■ **Page text**:

^^^^^^^^^^^^^^^^

North Alaska in February; a profoundly disinterested sky dashed with sharp shards of still light. An auroral streak-milkwhite and arching from horizon to horizon-is just fading and now gone. Released from a spell, I walk again. Behind me the lowest cuticle of the eastern horizon brims a dull orange.


Snow speaks under my boots.
At one footfall there is a deep cough as snow granules are crushed together; with the next there is the tight squeak of a screw boring into bone-dry wood. At other times I will hear the stretching of metal, the muffled crump of artillery in a war movie, the crack of a baseball bat.

The air is frigid and dry, supercooled, as though it derives from a canister of liquid oxygen. It has no taste.
My supply sled trundles along behind me, nosing steeply up over humps of snow and then crashing down the other side. I’m only fifteen miles from Barrow. Ahead the sky isn’t lightening and the indigo void swallows everything. I can only tell the horizon because the stars stop abruptly in a line.

A glimpse of light. I stop walking and squint. Dense fog curls out from around my frostbite mask. I wave it aside and hold my breath. Again? Yes-a blink. A spark. A twinkle of light, very distant. Although sweat is already beginning to freeze inside my clothes, a chill wriggles down my spine and my scalp prickles.

Back in Barrow, before starting the trek, I’d asked a native hunter what (other than polar bears) I should worry about out on the tundra.
“Immanjarok,” he’d said, “the Little People. They trick you. It’s dark most of the day this time of year, right? So they trick you with lights. You see a light out there and then you follow it out on the sea ice and then the ice breaks and you drown.”
“Huh,”
“Yep. Immanjarok. Little people that trick you. If you see a light out there, don’t follow it.”

The light is gone. I scrape my goggles. The spark was dead ahead, on my compass bearing for Barrow. I have to go that way. Immanjarok. Huh.
Trekking on the surface of the frozen ocean I hear groans and crashing sounds as though I’m walking on the roof of a cathedral and large pieces are falling away underfoot. I wonder when I myself will finally break through.

Later-as I wrestle the sled up off the sea ice and onto a frozen beach-another wink, on the edge of my vision. I hop up from my work and look, left and right. My clothes are loud, iced and crackling. There! And it blinks out. Am I losing my mind? Immanjarok. I’m out of danger, now, on the tundra, right? Not necessarily. There are holes out here, not as deep as crevasses, but snowed-over holes that can swallow a snowmobile and could gulp me and the sled easily. I look left and right.

^^^^^^^^^^^^^^^^

■ **Dataset rows**:
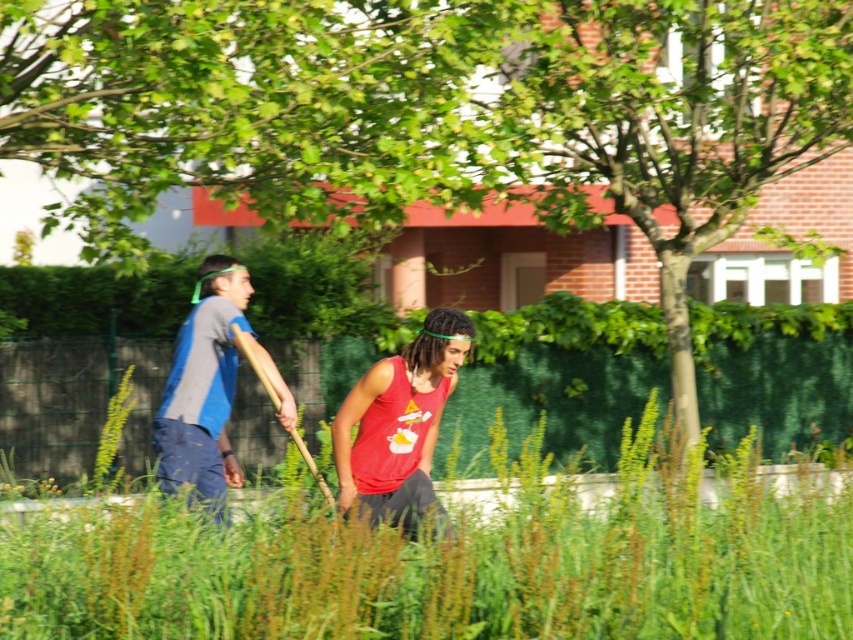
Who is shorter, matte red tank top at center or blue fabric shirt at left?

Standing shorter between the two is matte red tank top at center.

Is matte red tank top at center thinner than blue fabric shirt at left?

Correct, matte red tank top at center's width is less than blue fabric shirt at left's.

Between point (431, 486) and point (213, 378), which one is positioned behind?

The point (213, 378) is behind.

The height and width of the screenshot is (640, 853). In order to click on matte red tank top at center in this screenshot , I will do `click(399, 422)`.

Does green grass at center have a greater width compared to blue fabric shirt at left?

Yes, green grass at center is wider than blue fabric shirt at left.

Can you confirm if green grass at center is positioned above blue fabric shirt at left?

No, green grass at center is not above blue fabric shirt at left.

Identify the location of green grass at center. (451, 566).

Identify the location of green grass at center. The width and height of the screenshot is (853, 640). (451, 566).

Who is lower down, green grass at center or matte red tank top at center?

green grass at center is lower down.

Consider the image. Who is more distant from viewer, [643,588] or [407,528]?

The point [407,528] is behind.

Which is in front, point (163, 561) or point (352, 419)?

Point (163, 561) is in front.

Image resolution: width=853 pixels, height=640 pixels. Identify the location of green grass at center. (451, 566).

^^^^^^^^^^^^^^^^

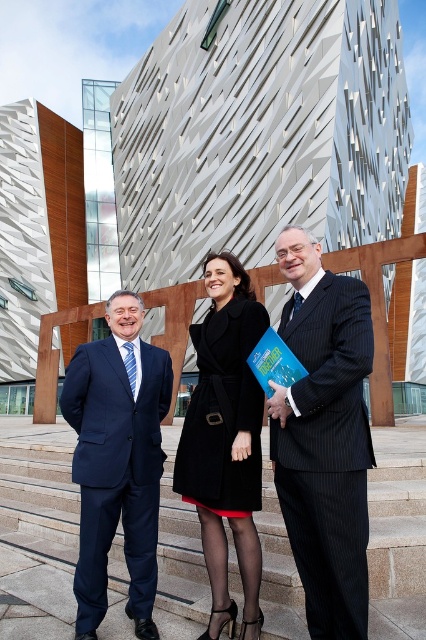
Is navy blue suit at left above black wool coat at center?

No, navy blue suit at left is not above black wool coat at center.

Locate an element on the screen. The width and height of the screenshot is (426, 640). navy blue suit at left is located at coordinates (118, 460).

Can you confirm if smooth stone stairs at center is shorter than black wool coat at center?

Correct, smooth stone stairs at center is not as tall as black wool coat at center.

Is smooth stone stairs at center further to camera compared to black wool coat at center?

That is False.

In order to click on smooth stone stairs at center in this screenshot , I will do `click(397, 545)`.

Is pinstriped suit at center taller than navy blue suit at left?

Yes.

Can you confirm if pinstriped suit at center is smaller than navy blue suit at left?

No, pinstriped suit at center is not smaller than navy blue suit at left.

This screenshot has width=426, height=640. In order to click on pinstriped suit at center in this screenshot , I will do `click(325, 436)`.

^^^^^^^^^^^^^^^^

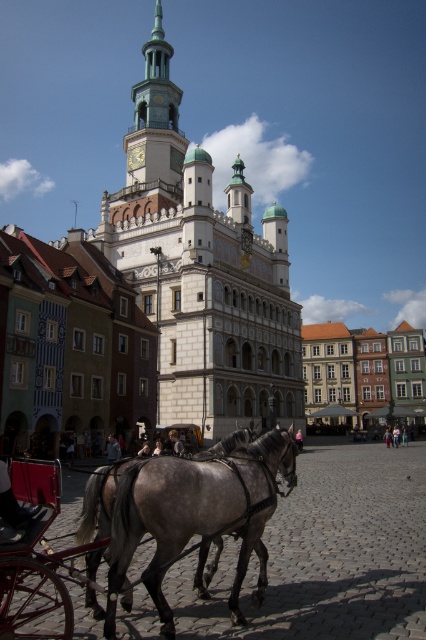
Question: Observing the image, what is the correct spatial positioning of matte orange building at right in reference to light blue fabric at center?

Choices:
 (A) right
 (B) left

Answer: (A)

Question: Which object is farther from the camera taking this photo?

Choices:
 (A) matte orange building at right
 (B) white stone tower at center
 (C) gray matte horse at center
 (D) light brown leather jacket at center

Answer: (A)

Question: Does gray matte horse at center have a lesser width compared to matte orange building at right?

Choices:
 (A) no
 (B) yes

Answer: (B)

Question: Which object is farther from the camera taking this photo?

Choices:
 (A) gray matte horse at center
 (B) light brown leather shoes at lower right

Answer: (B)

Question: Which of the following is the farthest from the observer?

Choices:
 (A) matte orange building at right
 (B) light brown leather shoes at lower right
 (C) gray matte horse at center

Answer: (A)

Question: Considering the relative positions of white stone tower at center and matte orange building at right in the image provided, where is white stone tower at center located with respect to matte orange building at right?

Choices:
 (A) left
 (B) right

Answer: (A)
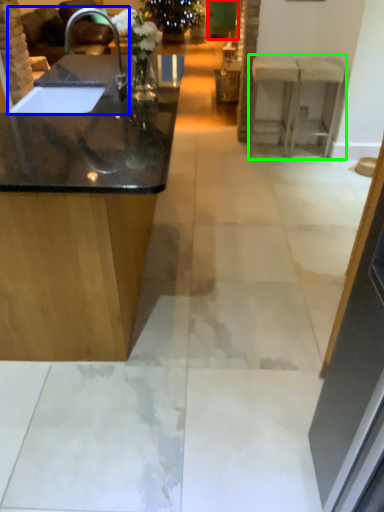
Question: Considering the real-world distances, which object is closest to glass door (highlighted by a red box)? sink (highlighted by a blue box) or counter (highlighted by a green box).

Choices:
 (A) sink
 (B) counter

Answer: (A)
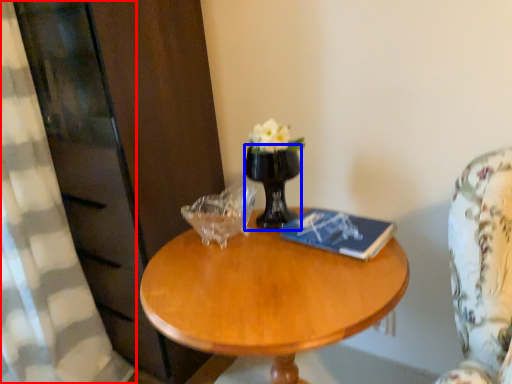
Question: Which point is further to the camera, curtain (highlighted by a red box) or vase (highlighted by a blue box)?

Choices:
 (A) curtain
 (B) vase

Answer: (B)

^^^^^^^^^^^^^^^^

■ **Written task**: Can you copy the Alaska trek passage above word for word, from "Snow speaks under" to "has no taste."?

■ **Expected answer**:
Snow speaks under my boots.
At one footfall there is a deep cough as snow granules are crushed together; with the next there is the tight squeak of a screw boring into bone-dry wood. At other times I will hear the stretching of metal, the muffled crump of artillery in a war movie, the crack of a baseball bat.

The air is frigid and dry, supercooled, as though it derives from a canister of liquid oxygen. It has no taste.